## How to complete this task:
A word-for-word reproduction of the data below is needed, with no pictures in it.

## Provided data:
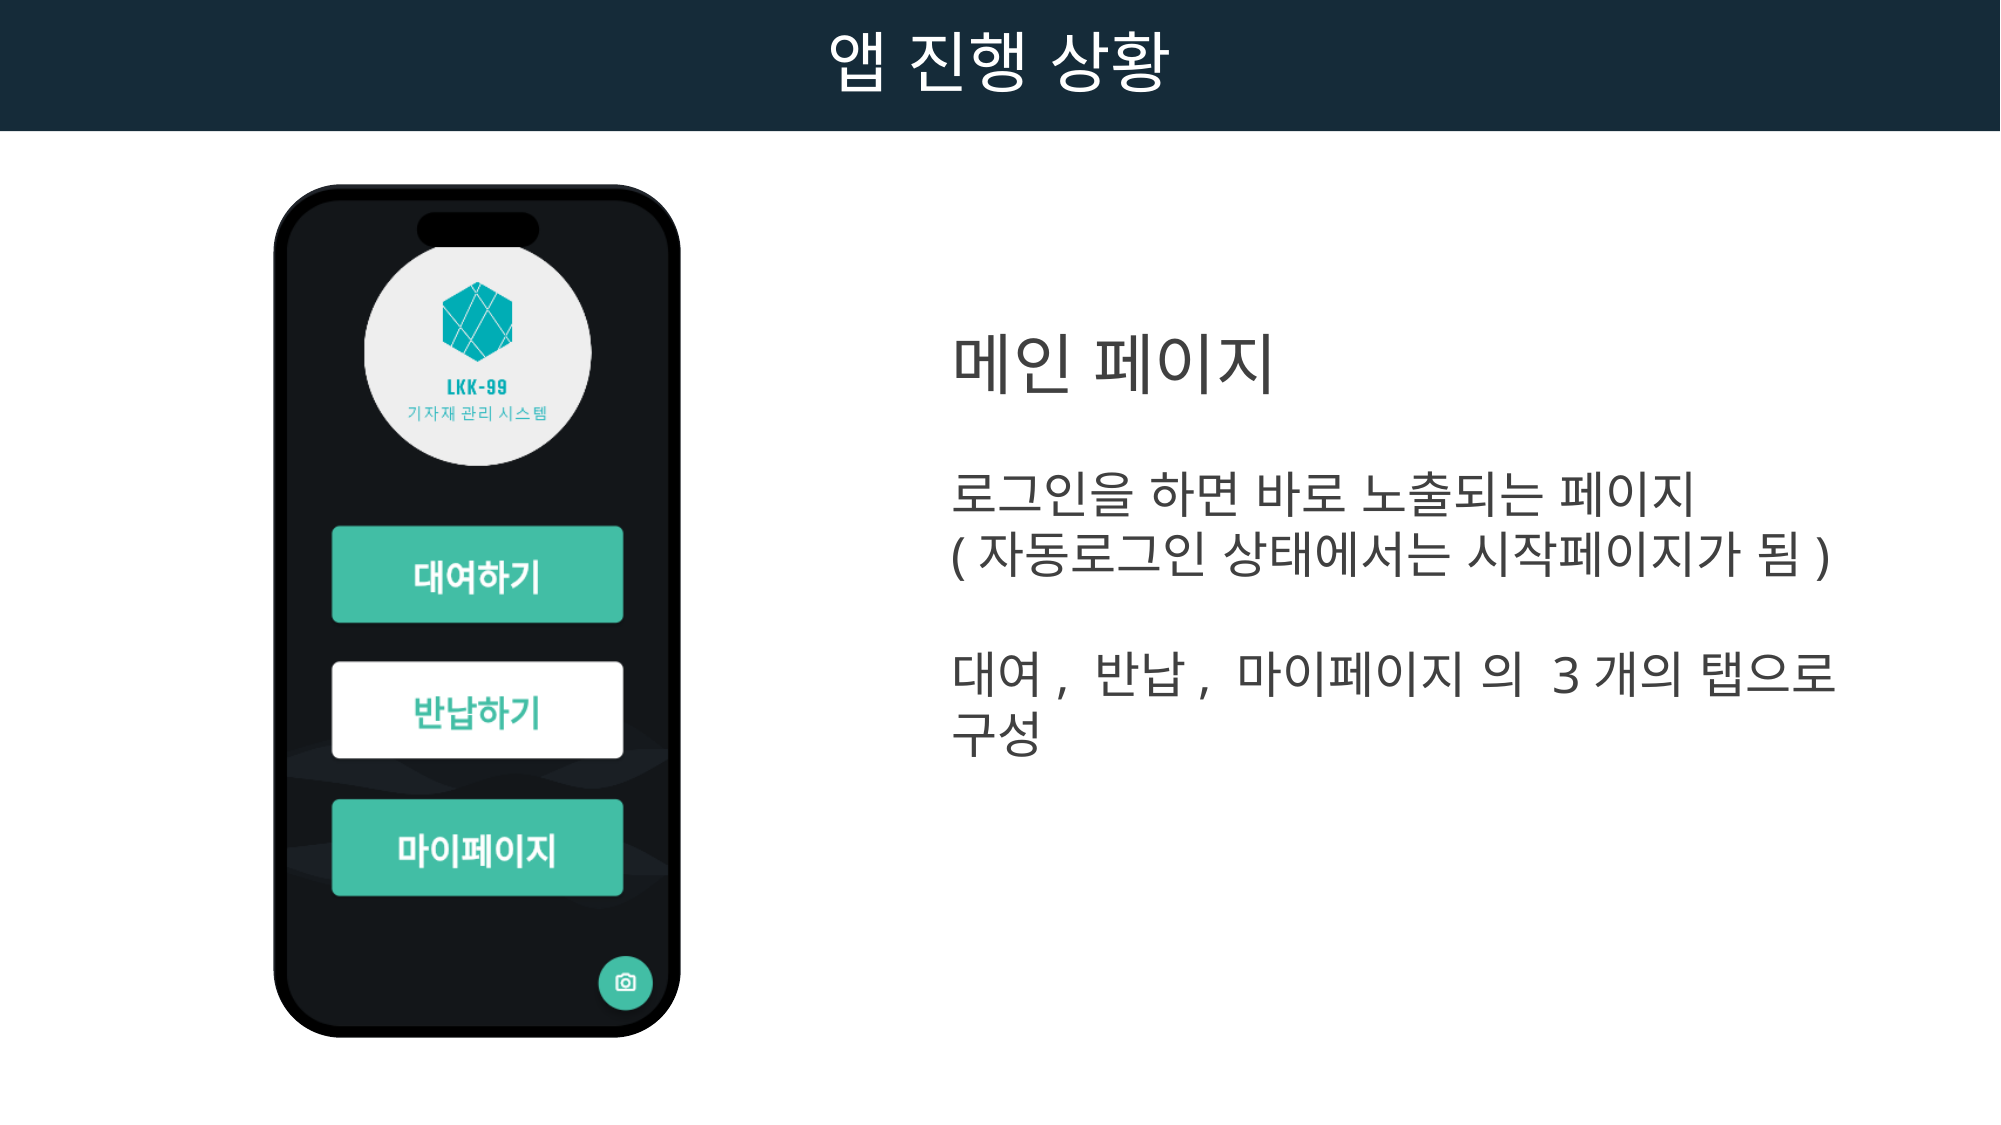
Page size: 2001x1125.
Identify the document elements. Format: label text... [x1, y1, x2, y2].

picture [273, 184, 681, 1038]
text_box 앱 진행 상황 [812, 13, 1188, 109]
text_box 메인 페이지 로그인을 하면 바로 노출되는 페이지 (자동로그인 상태에서는 시작페이지가 됨) 대여, 반납, 마이페이지 의 3개의 탭으로 구성 [936, 315, 1903, 771]
text_box [0, 0, 2000, 132]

## Output for this exercise:
Page size: 2001x1125.
Identify the document elements. Format: label text... [x1, y1, x2, y2].

picture [273, 184, 681, 1038]
text_box 앱 진행 상황 [812, 13, 1188, 109]
text_box 메인 페이지 로그인을 하면 바로 노출되는 페이지 (자동로그인 상태에서는 시작페이지가 됨) 대여, 반납, 마이페이지 의 3개의 탭으로 구성 [936, 315, 1903, 771]
text_box [0, 0, 2000, 132]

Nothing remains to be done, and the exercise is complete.